▶ [Challenge A] Output the section of the Direct Connect passage that begins at the words "What Direct Connect" and stops after "path is fixed.".
▶ [Challenge B]
What does the Direct Connect passage say about each of the following?
(i) Before Direct Connect, what did connecting a data center to AWS mean?
(ii) What does AWS call the data center where the physical cross-connect runs?
(iii) In the mental model, what is a VPN compared to?
▶ [Challenge C]
Do these statements agree with the Direct Connect passage? Answer yes or no for each, and quote the words that decide it.
(i) Direct Connect encrypts traffic by default.
(ii) Data pulled out of AWS over the internet is billed at the most expensive egress rate AWS sells.
(iii) With Direct Connect, you pay for the lane only while traffic is on it.
==== Passage shown ====
The problem Direct Connect was built to solve

Before Direct Connect, connecting a data center to AWS meant a Site-to-Site VPN: an IPsec tunnel from your edge router to a virtual private gateway, riding the public internet the whole way. That works, and for modest traffic it's still the right answer. But the public internet gives you three things you can't design around: variable latency (your packets take whatever path BGP on the open internet chooses, hop to hop), jitter (that path changes, so latency wanders), and throughput that tops out at what a single IPsec tunnel and the congested middle can carry. On top of that, every gigabyte you pull out of AWS over the internet is billed at the internet data-transfer-out rate — the most expensive egress AWS sells.

For a chatty management connection none of that matters. For three terabytes a night, a latency-sensitive database replica, or a trading feed, all of it matters. Direct Connect removes the public internet from the path entirely.

What Direct Connect is — and what it is not

A Direct Connect is a physical cross-connect: a fibre cable, inside a data center AWS calls a Direct Connect location, running from your router (or a partner's) to an AWS router in that same building. You light the fibre, bring up BGP across it, and now there is a private Layer-2/Layer-3 path between your network and AWS that never touches the public internet.

Being precise about what it is not saves you from three common misconceptions:

  • It is not a VPN. There is no tunnel and no encryption by default — it's a dedicated link, not an encrypted one.
  • It is not the internet. There is no shared path and no route flapping; latency is consistent because the path is fixed.
  • It is not, by itself, "private and secure." It is private in the sense that no one else is on your fibre. It is not confidential unless you add encryption on top.
·
Mental Model A VPN is the public road with an armored car: encrypted, but stuck in the same traffic as everyone else, and the route changes daily. Direct Connect is a dedicated lane you lease into AWS's building: consistent and yours, but you pay for the lane whether or not a car is on it — and the lane itself isn't armored unless you add the armor.
==== Dataset content ====
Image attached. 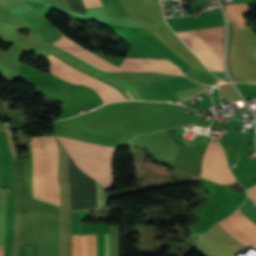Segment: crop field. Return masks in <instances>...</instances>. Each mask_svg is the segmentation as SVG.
<instances>
[{"label":"crop field","mask_w":256,"mask_h":256,"mask_svg":"<svg viewBox=\"0 0 256 256\" xmlns=\"http://www.w3.org/2000/svg\"><path fill=\"white\" fill-rule=\"evenodd\" d=\"M72 256H79V235H72Z\"/></svg>","instance_id":"12"},{"label":"crop field","mask_w":256,"mask_h":256,"mask_svg":"<svg viewBox=\"0 0 256 256\" xmlns=\"http://www.w3.org/2000/svg\"><path fill=\"white\" fill-rule=\"evenodd\" d=\"M4 247H5V244L0 245V256H3L4 254Z\"/></svg>","instance_id":"16"},{"label":"crop field","mask_w":256,"mask_h":256,"mask_svg":"<svg viewBox=\"0 0 256 256\" xmlns=\"http://www.w3.org/2000/svg\"><path fill=\"white\" fill-rule=\"evenodd\" d=\"M33 156L34 197L60 206V188L57 183L58 152L54 136L45 137L46 153V185H45V153L44 137H31Z\"/></svg>","instance_id":"1"},{"label":"crop field","mask_w":256,"mask_h":256,"mask_svg":"<svg viewBox=\"0 0 256 256\" xmlns=\"http://www.w3.org/2000/svg\"><path fill=\"white\" fill-rule=\"evenodd\" d=\"M249 196L252 198L253 202L256 204V184L246 189Z\"/></svg>","instance_id":"14"},{"label":"crop field","mask_w":256,"mask_h":256,"mask_svg":"<svg viewBox=\"0 0 256 256\" xmlns=\"http://www.w3.org/2000/svg\"><path fill=\"white\" fill-rule=\"evenodd\" d=\"M249 4H232L224 6L226 8L227 18L234 21L238 27H246V20L243 19V15L248 14Z\"/></svg>","instance_id":"9"},{"label":"crop field","mask_w":256,"mask_h":256,"mask_svg":"<svg viewBox=\"0 0 256 256\" xmlns=\"http://www.w3.org/2000/svg\"><path fill=\"white\" fill-rule=\"evenodd\" d=\"M68 153L111 163L114 155L113 150L92 146L57 137ZM79 168L87 175L109 189L113 184L112 169L110 164L70 155Z\"/></svg>","instance_id":"2"},{"label":"crop field","mask_w":256,"mask_h":256,"mask_svg":"<svg viewBox=\"0 0 256 256\" xmlns=\"http://www.w3.org/2000/svg\"><path fill=\"white\" fill-rule=\"evenodd\" d=\"M120 67L131 71H160L165 73L182 74V71L168 60L161 59H128Z\"/></svg>","instance_id":"6"},{"label":"crop field","mask_w":256,"mask_h":256,"mask_svg":"<svg viewBox=\"0 0 256 256\" xmlns=\"http://www.w3.org/2000/svg\"><path fill=\"white\" fill-rule=\"evenodd\" d=\"M202 177L219 183H231L234 181L225 163L221 146L211 140L204 155Z\"/></svg>","instance_id":"5"},{"label":"crop field","mask_w":256,"mask_h":256,"mask_svg":"<svg viewBox=\"0 0 256 256\" xmlns=\"http://www.w3.org/2000/svg\"><path fill=\"white\" fill-rule=\"evenodd\" d=\"M222 227L234 238L245 244L246 242L256 246V243L237 229L228 219L219 222ZM247 243V244H248Z\"/></svg>","instance_id":"10"},{"label":"crop field","mask_w":256,"mask_h":256,"mask_svg":"<svg viewBox=\"0 0 256 256\" xmlns=\"http://www.w3.org/2000/svg\"><path fill=\"white\" fill-rule=\"evenodd\" d=\"M204 14L206 17L196 19L186 17L166 18V21L174 32L223 26V19L219 8L205 11ZM194 32L222 61L223 27L197 30Z\"/></svg>","instance_id":"4"},{"label":"crop field","mask_w":256,"mask_h":256,"mask_svg":"<svg viewBox=\"0 0 256 256\" xmlns=\"http://www.w3.org/2000/svg\"><path fill=\"white\" fill-rule=\"evenodd\" d=\"M105 256H109V234H105Z\"/></svg>","instance_id":"15"},{"label":"crop field","mask_w":256,"mask_h":256,"mask_svg":"<svg viewBox=\"0 0 256 256\" xmlns=\"http://www.w3.org/2000/svg\"><path fill=\"white\" fill-rule=\"evenodd\" d=\"M83 2L86 8L102 5L100 0H83Z\"/></svg>","instance_id":"13"},{"label":"crop field","mask_w":256,"mask_h":256,"mask_svg":"<svg viewBox=\"0 0 256 256\" xmlns=\"http://www.w3.org/2000/svg\"><path fill=\"white\" fill-rule=\"evenodd\" d=\"M87 235L81 236V256H86ZM87 256H95V235H88Z\"/></svg>","instance_id":"11"},{"label":"crop field","mask_w":256,"mask_h":256,"mask_svg":"<svg viewBox=\"0 0 256 256\" xmlns=\"http://www.w3.org/2000/svg\"><path fill=\"white\" fill-rule=\"evenodd\" d=\"M61 53L65 54V55H67V56H69V57H71V58H73V59H75V60H77L81 63H83L84 65L92 68L93 70H95V71L101 73L102 75L110 78L111 80L123 85L136 99L143 100V98L141 97V95L135 89V87L133 85H131V84L119 79V78L113 77V76H111V75H109V74H107L103 71H100V70H98V69L94 68L93 66L79 60L78 58L74 57L73 55H71V54H69L65 51H61ZM45 58L50 60L55 65L65 69V70H67V71H69V72H71V73H73V74H75V75H77V76H79V77H81V78H83V79H85V80L103 88V89L108 90L109 92L114 94L117 97L118 100H127V99H129L122 91H120V93L122 95H124L127 99L124 96H122L117 90L105 85L104 83L94 79L93 77L83 73L82 71L72 67L71 65L63 62L62 60H60V59H58V58H56L52 55H49ZM52 63H51V66H50V73H52V74H54L58 77L63 78L65 81L73 82L75 84H85V85L91 87L92 89L96 90L99 93V95H100V97H101V99L103 100L104 103L118 101L115 98V96L112 95L111 93H109V92H107V91H105V90H103V89H101V88H99V87H97V86H95V85H93V84H91V83H89V82H87V81H85V80H83V79H81V78H79V77H77V76L59 68V67H57V66H55V65H53Z\"/></svg>","instance_id":"3"},{"label":"crop field","mask_w":256,"mask_h":256,"mask_svg":"<svg viewBox=\"0 0 256 256\" xmlns=\"http://www.w3.org/2000/svg\"><path fill=\"white\" fill-rule=\"evenodd\" d=\"M54 44L59 47L71 52L75 56L87 61L88 63L107 71H120L122 69L114 66L113 64L103 60L102 58L90 53L89 51L82 48L77 43L71 41L67 37L63 36L59 40H57Z\"/></svg>","instance_id":"7"},{"label":"crop field","mask_w":256,"mask_h":256,"mask_svg":"<svg viewBox=\"0 0 256 256\" xmlns=\"http://www.w3.org/2000/svg\"><path fill=\"white\" fill-rule=\"evenodd\" d=\"M228 219L247 236L256 241V225L248 220L239 210L228 217Z\"/></svg>","instance_id":"8"}]
</instances>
====
▶ [Full output A]
What Direct Connect is — and what it is not

A Direct Connect is a physical cross-connect: a fibre cable, inside a data center AWS calls a Direct Connect location, running from your router (or a partner's) to an AWS router in that same building. You light the fibre, bring up BGP across it, and now there is a private Layer-2/Layer-3 path between your network and AWS that never touches the public internet.

Being precise about what it is not saves you from three common misconceptions:

  • It is not a VPN. There is no tunnel and no encryption by default — it's a dedicated link, not an encrypted one.
  • It is not the internet. There is no shared path and no route flapping; latency is consistent because the path is fixed.

▶ [Full output B]
(i) A Site-to-Site VPN.
(ii) A Direct Connect location.
(iii) The public road with an armored car.

▶ [Full output C]
(i) No: "There is no tunnel and no encryption by default"
(ii) Yes: "billed at the internet data-transfer-out rate — the most expensive egress AWS sells"
(iii) No: "you pay for the lane whether or not a car is on it"